Shake Shack, the seminal and wildly popular New York burger stand that introduced superior breeding to fast-food burgers, hot dogs and frozen custard, is coming to the UK.
Shack Shake’s celebrated Shackburger will debut in London middle of 2013 in Eliza Doolittle’s old hood: The Market Building near the Royal Opera House in London’s Covent Garden.
The original Shake Shack was a kiosk opened in New York’s Madison Square Park in 2004 by Danny Meyer’s Union Square Hospitality Group. It was odd to learn that Meyer, the visionary behind such acclaimed New York restaurants as Union Square Cafe and Gramercy Tavern, had opened this deceptively humble burger joint and odder still when Shake Shack began to draw long queues stretching the length of the New York lunch hour beyond 60, then 90 and soon 120 minutes.

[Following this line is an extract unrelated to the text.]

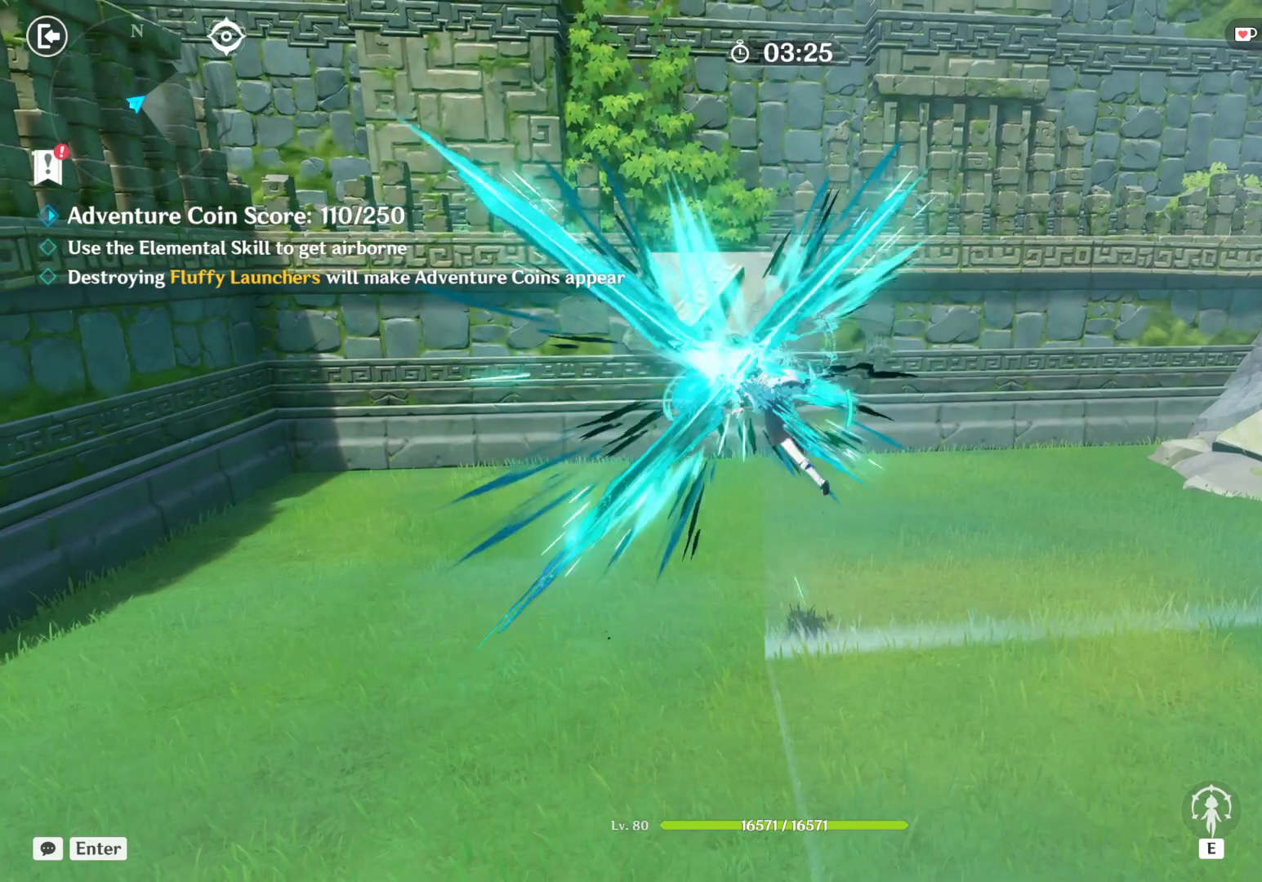
{"keys": ["a", "w"], "mouse": ["left"], "events": [[17, "mouse_left", "down"], [67, "mouse_left", "up"], [117, "mouse_left", "down"], [167, "mouse_left", "up"], [217, "mouse_left", "down"], [267, "mouse_left", "up"], [300, "mouse_left", "down"], [350, "mouse_left", "up"], [400, "mouse_left", "down"], [450, "mouse_left", "up"], [500, "mouse_left", "down"]]}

By backing Shake Shack‘s addictive burgers and shakes with conscientious sourcing, all natural ingredients and one of the most trusted names – his – on the Manhattan dining landscape, Meyer gave sophisticated New Yorkers cover to eat like kids again.
Shack Shack is now a chain with 18 links: five locations in Manhattan, one in Brooklyn, one in Queens, one on Long Island, one in Saratoga (upstate New York), two in Connecticut, two in Washington DC, two in the Miami area, one in Philadelphia and two in the Middle East (Dubai and Kuwait City).
I read that they use Martin’s Potato Rolls, which aren’t available anywhere in the UK. It will be interesting to see if they import them, which doesn’t sound very sustainable or if they will get a local baker to make something similar.